* Tasks to complete
a. According to the Rekognition Custom Labels guide, what capability does Amazon Rekognition Custom Labels provide for custom computer vision workflows?
b. Using the Rekognition Custom Labels guide, explain in one to three sentences why building a computer vision model from scratch can be fun and fulfilling.
c. Write the next few sentences of the Rekognition Custom Labels guide, picking up after its last sentence about end-to-end machine learning workflows.

* Extract to read
Juv Chan for AWS Heroes

Posted on Nov 17, 2020 • Edited on Nov 19, 2020

Building Natural Flower Classifier using Amazon Rekognition Custom Labels The Complete Guide with AWS Best Practices

#aws #machinelearning #computervision

Introduction

Building your own computer vision model from scratch can be fun and fulfilling. You get to decide your preferred choice of machine learning framework and platform for training and deployment, design your data pipeline and neural network architecture, write custom training and inference scripts, and fine-tune your model algorithm’s hyperparameters to get the optimal model performance.

On the other hand, this can also be a daunting task for someone who has no or little computer vision and machine learning expertise. This post shows a step-by-step guide on how to build a natural flower classifier using Amazon Rekognition Custom Labels with AWS best practices.

Amazon Rekognition Custom Labels Overview

Amazon Rekognition Custom Labels is a feature of Amazon Rekognition, one of the AWS AI services for automated image and video analysis with machine learning. It provides Automated Machine Learning (AutoML) capability for custom computer vision end-to-end machine learning workflows.

* Record list
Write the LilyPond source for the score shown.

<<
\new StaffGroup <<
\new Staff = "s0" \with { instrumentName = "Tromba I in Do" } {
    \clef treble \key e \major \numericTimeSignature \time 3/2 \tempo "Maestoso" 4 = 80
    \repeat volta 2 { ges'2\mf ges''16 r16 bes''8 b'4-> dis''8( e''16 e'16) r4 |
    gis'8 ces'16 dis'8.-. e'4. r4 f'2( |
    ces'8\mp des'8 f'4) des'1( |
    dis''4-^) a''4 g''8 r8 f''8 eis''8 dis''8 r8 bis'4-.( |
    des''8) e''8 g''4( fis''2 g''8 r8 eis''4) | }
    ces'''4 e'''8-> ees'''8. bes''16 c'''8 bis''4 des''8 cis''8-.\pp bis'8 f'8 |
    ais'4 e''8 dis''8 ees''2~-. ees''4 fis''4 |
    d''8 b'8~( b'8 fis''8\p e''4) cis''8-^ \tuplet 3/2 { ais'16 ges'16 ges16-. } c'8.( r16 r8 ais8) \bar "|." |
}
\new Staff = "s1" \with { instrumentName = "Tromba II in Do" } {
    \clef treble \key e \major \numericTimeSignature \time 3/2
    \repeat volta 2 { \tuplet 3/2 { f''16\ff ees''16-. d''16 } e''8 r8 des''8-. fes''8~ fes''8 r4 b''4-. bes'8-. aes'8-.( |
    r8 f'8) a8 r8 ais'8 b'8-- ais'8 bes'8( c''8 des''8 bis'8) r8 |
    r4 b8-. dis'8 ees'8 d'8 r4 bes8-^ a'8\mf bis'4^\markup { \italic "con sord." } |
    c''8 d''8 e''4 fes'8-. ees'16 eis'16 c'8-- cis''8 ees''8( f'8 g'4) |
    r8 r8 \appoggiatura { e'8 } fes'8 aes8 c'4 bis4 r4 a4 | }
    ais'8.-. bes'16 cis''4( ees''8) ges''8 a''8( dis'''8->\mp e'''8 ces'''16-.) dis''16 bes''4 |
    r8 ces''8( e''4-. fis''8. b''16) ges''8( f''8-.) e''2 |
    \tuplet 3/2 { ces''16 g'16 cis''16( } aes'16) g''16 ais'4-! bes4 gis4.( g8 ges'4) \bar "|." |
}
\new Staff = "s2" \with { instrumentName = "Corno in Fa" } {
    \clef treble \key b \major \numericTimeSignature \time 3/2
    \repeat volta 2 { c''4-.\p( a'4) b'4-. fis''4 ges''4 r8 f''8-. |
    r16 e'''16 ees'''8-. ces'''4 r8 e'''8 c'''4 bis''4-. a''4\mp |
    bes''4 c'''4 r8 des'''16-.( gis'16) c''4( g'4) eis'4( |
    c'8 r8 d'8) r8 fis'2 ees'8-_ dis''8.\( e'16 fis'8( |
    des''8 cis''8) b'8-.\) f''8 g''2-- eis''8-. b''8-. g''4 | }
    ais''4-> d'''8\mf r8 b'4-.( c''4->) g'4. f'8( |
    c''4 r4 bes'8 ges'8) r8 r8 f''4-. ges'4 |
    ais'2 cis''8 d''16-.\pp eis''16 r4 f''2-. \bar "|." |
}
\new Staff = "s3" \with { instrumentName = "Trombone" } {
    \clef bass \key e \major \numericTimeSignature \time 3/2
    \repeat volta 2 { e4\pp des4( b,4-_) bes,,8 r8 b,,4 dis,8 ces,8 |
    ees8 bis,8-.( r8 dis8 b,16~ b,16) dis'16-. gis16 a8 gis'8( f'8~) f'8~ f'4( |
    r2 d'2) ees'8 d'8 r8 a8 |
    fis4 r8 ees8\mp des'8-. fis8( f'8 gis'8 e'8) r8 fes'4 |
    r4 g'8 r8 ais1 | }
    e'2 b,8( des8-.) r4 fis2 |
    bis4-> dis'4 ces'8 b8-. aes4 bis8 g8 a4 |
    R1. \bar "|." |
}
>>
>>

* Answers for the tasks
a. It provides Automated Machine Learning (AutoML) capability for custom computer vision end-to-end machine learning workflows.

b. You get to choose your preferred machine learning framework and platform for training and deployment, and you design your own data pipeline and neural network architecture. You also write custom training and inference scripts and fine-tune the algorithm's hyperparameters to get the best model performance.

c.
It is suitable for anyone who wants to quickly build a custom computer vision model to classify images, detect objects and scenes unique to their use cases. No machine learning expertise is required.

Prerequisites

For this walkthrough, you should have the following prerequisites:

An AWS account — You can create a new account if you don’t have one yet.
AWS CLI — You should install or upgrade to the latest AWS Command Line Interface (AWS CLI) version 2.

Creating Least Privilege Access IAM User & Policies

As a security best practice, it is strongly recommended not to use the AWS account root user for any task where it is not required. Instead, create a new IAM (Identity and Access Management) user and grant the required permissions for the IAM user based on the principle of least privilege using identity-based policy. This adheres to the IAM best practices under the Security Pillar in the Machine Learning Lens for the AWS Well-Architected Framework.

In this walkthrough, the new IAM user requires both Programmatic access and AWS Management Console access.

A new customer-managed policy is created to define the set of permissions required for the IAM user. Besides, a bucket policy is also needed for an existing S3 bucket (in this case, my-rekognition-custom-labels-bucket), which is storing the natural flower dataset for access control. This existing bucket can be created by any user other than the new IAM user.

The policy’s definition in JSON format is as shown.

{
    "Version": "2012-10-17",
    "Statement": [
        {
            "Effect": "Allow",
            "Action": [
                "s3:ListAllMyBuckets"
            ],
            "Resource": "*"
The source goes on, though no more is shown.